Os que podem fogem, os que estão fora recusam-se a entrar – este é o retrato dos ditos oligarcas. Até o pavoroso Chubais, que ajudou Putin a implementar as privatizações, nos anos 1990, raspou-se. O povo respirou de alívio – odiava-o. 

         - António Costa deu-nos a conhecer a desolação do seu Governo. Aquilo é uma roda de bajuladores ao jeito do socialista que adora ter quem lhe engraxe as botas todas as manhãs. Aquela de compensar o camarada autarca com o cargo das Finanças, ele que deixou a Câmara de Lisboa num desastre financeiro e obteve favores na compra da casa que habita, não lembra ao tinhoso. Ainda que o arrogante ditador que gere a TAP fique entalado nos carris dos comboios, vá que não vá. De tudo aquilo, só dou o meu aval à ministra Marta Temido, a Maria Vieira da Silva e dúvidas a António Costa e Silva na pasta da Economia e do Mar. Globalmente, Portugal, apesar dos mil milhões de esmolas da UE, vai continuar a marcar passo, a pobreza a aumentar, a cultura a diminuir, o fosso entre ricos e pobres a crescer, os instruídos e analfabetos a prosperar, muita contestação nas ruas, o país eternamente adiado. De todos os futuros governantes, aquele que é o protótipo do que acabo de afirmar, é Pedro Adão e Silva. Foi-lhe conferida a pasta da Cultura! Como? Com que bases, experiências, gostos? O seu esplendor foi milimetricamente calculado: televisão, prosazinhas em jornais, participações em debates, elogios ao patrão de Norte a Sul, até à nomeação no grupo dos democratas que saudarão os 50 anos da democracia. Brrrrrrr! 

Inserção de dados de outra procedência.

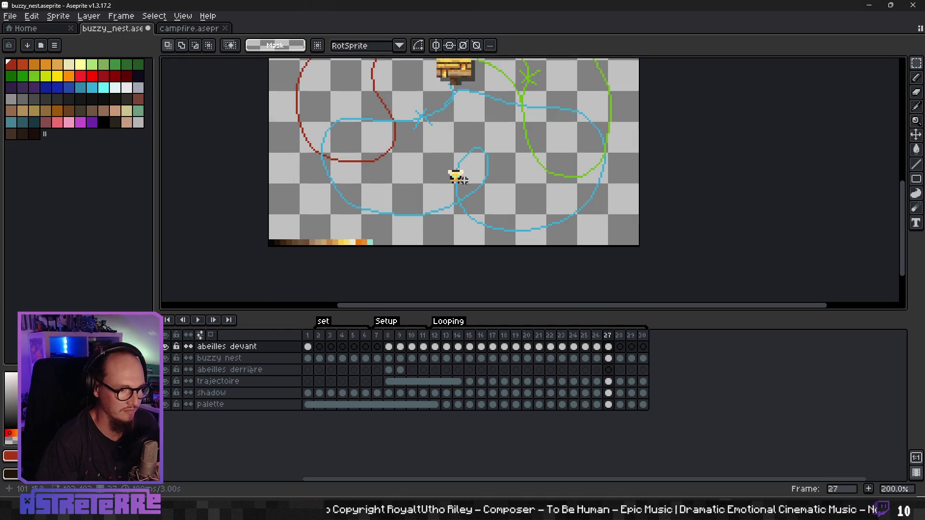
{"action": "left_click_drag", "start_coordinate": [441, 162], "coordinate": [467, 189]}
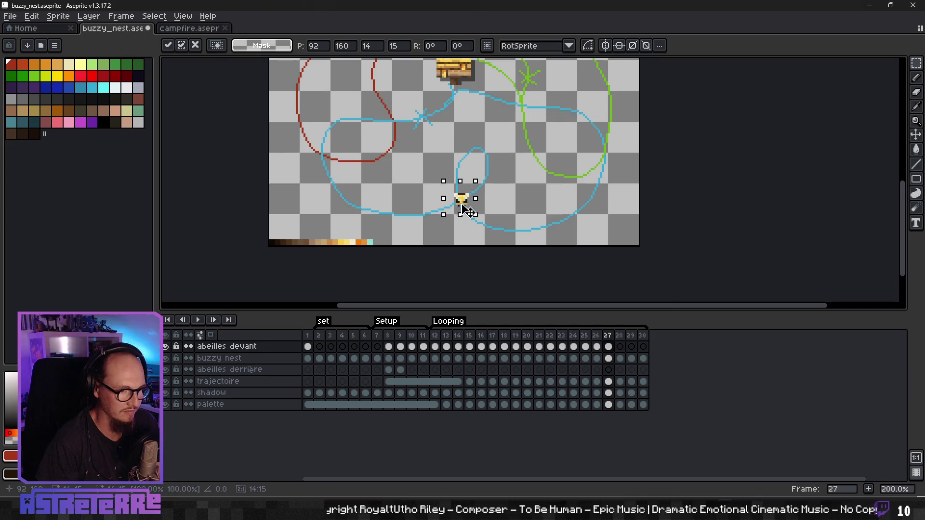
{"action": "key", "text": "Return"}
Move the top-left bee down-left along the red path and preview the loop
{"action": "scroll", "coordinate": [516, 197], "scroll_direction": "up", "scroll_amount": 2}
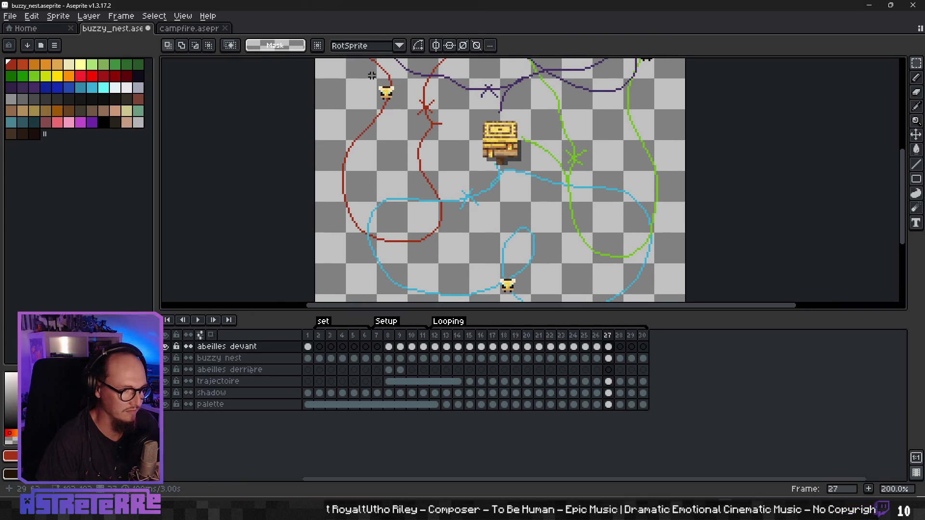
{"action": "mouse_move", "coordinate": [371, 75]}
{"action": "left_mouse_down"}
{"action": "mouse_move", "coordinate": [413, 125]}
{"action": "mouse_move", "coordinate": [384, 139]}
{"action": "left_mouse_up"}
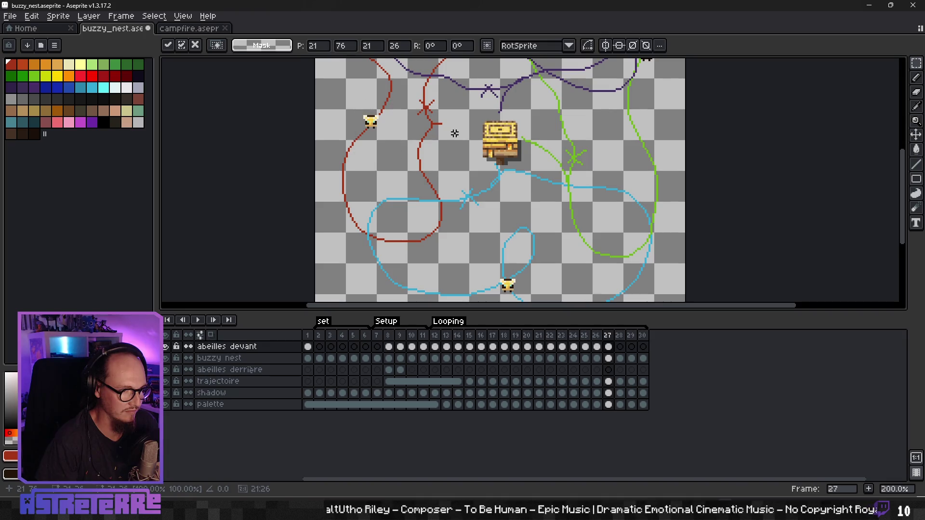
{"action": "key", "text": "Return"}
{"action": "scroll", "coordinate": [448, 155], "scroll_direction": "down", "scroll_amount": 2}
{"action": "key", "text": "Return"}
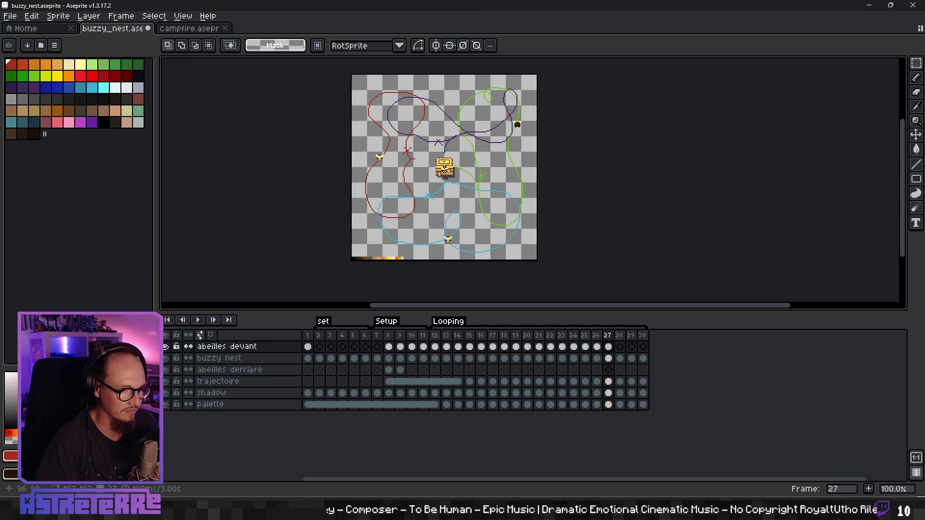
Copy a spare bee from frame 1 and paste it onto frame 27 right of the hive
{"action": "left_click", "coordinate": [307, 346]}
{"action": "scroll", "coordinate": [382, 242], "scroll_direction": "up", "scroll_amount": 1}
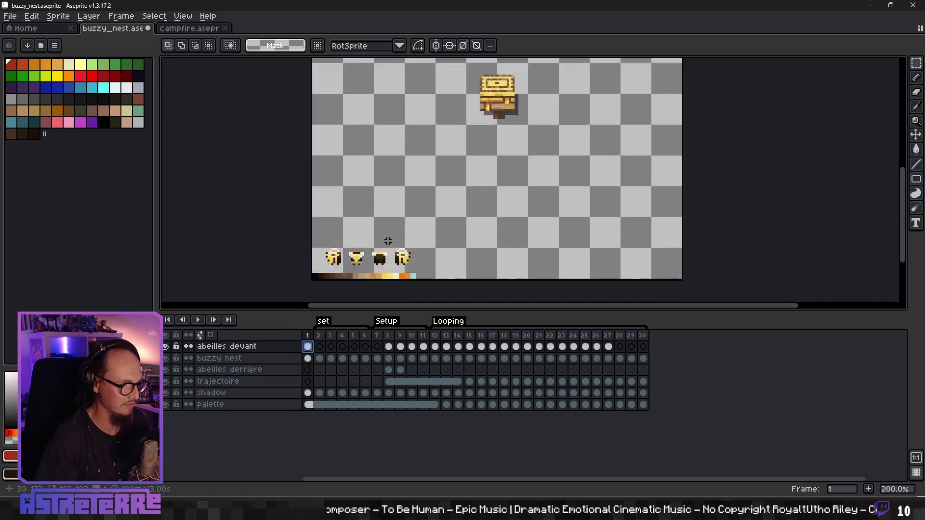
{"action": "scroll", "coordinate": [331, 250], "scroll_direction": "up", "scroll_amount": 1}
{"action": "left_click_drag", "start_coordinate": [308, 271], "coordinate": [327, 288]}
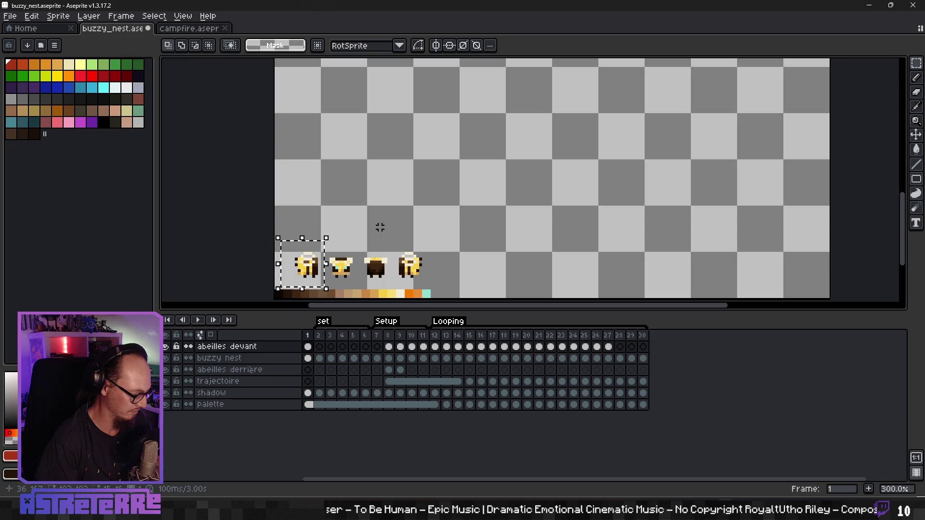
{"action": "left_click", "coordinate": [608, 347]}
{"action": "scroll", "coordinate": [551, 205], "scroll_direction": "down", "scroll_amount": 1}
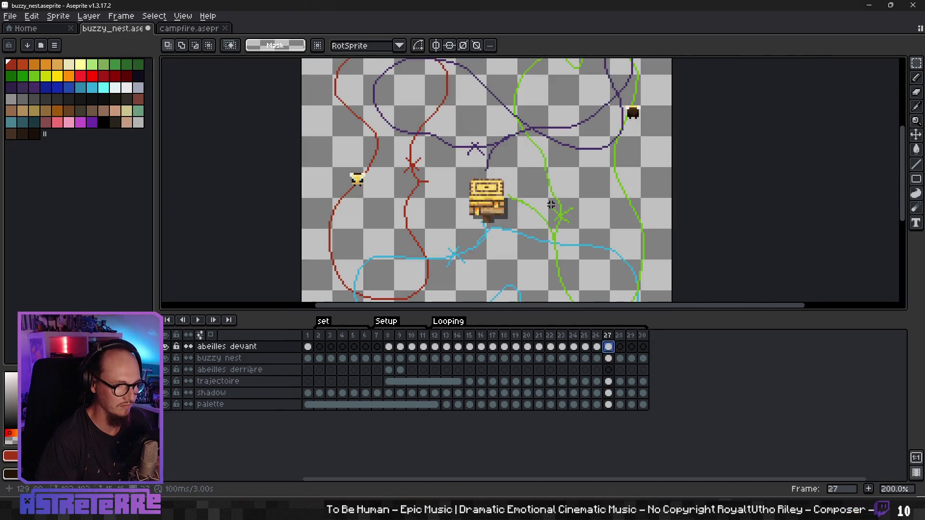
{"action": "key", "text": "ctrl+v"}
{"action": "mouse_move", "coordinate": [316, 188]}
{"action": "left_mouse_down"}
{"action": "mouse_move", "coordinate": [533, 207]}
{"action": "mouse_move", "coordinate": [580, 226]}
{"action": "mouse_move", "coordinate": [594, 197]}
{"action": "left_mouse_up"}
{"action": "key", "text": "Return"}
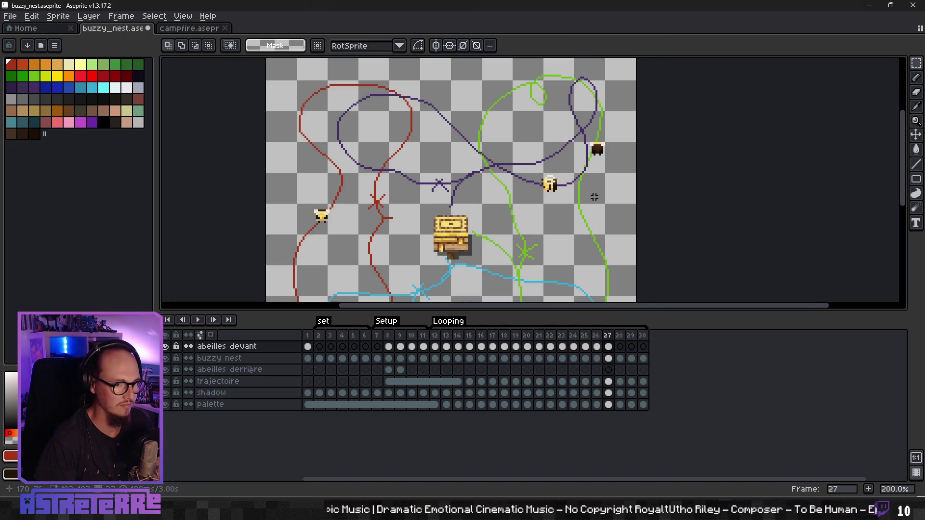
Copy the frame 27 cel into frame 28 and advance the green-path and dark bees
{"action": "left_click", "coordinate": [609, 347]}
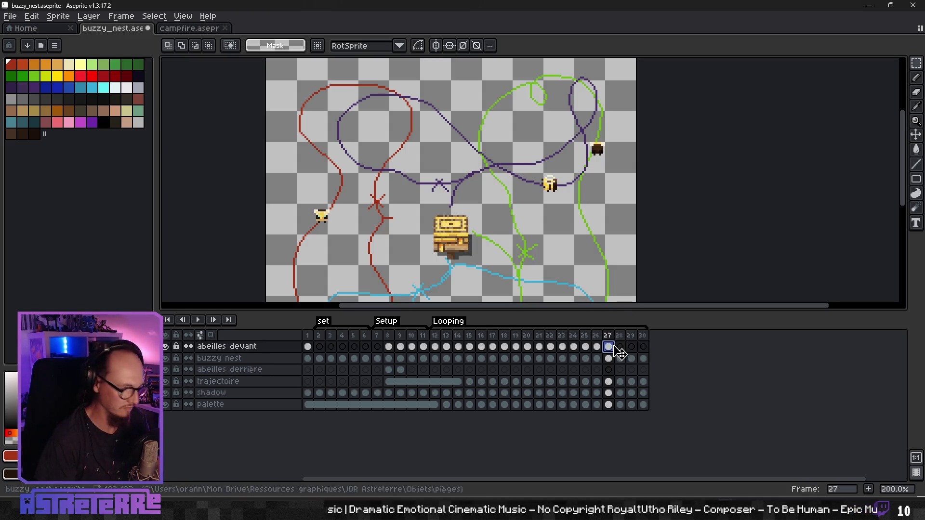
{"action": "left_click_drag", "start_coordinate": [627, 352], "coordinate": [620, 348]}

         - Ainda mal começaram a trabalhar, já a guerra na Ucrânia os protege dos aumentos que a pouco e pouco se vão instalando por todo o lado e afirmam ser inevitáveis. Primeiro, vangloriaram a globalização, através da qual a vida quotidiana iria ser suave e repartida por todos; depois, desviaram o olhar da corrupção que desvairou com tanto dinheiro à mão de semear e fez dos chicos-espertos milionários; aqui como por essa Europa fora. Pagava-se para que os portugueses abandonassem os campos, deixassem de produzir cereais, pastagem para gado, legumes, leite, enfim, produtos sazonais e autóctones; o país era feliz com os produtos vindos de fora, em abundância e pagos com o dinheiro dos nossos impostos; cada português tinha o seu carrito-trono e pavoneava-se pelas auto-estradas de braço de fora, cabelo ao vento, ar de rico do Brasil, embora o depósito levasse de cada vez 10 euros. Os nossos políticos eram os mais felizes dos cidadãos que prometeram em eleições pouco concorridas defender no cubículo de Bruxelas. Forma de falar: em verdade limitaram-se, vergados, a aceitar o que os grandes países impunham. Hoje, com a Rússia assanhada, prometem reequacionar as políticas económico-financeiras, refazer a Europa mais independente, mais abastecida dos seus próprios produtos e necessidades. Too lat.     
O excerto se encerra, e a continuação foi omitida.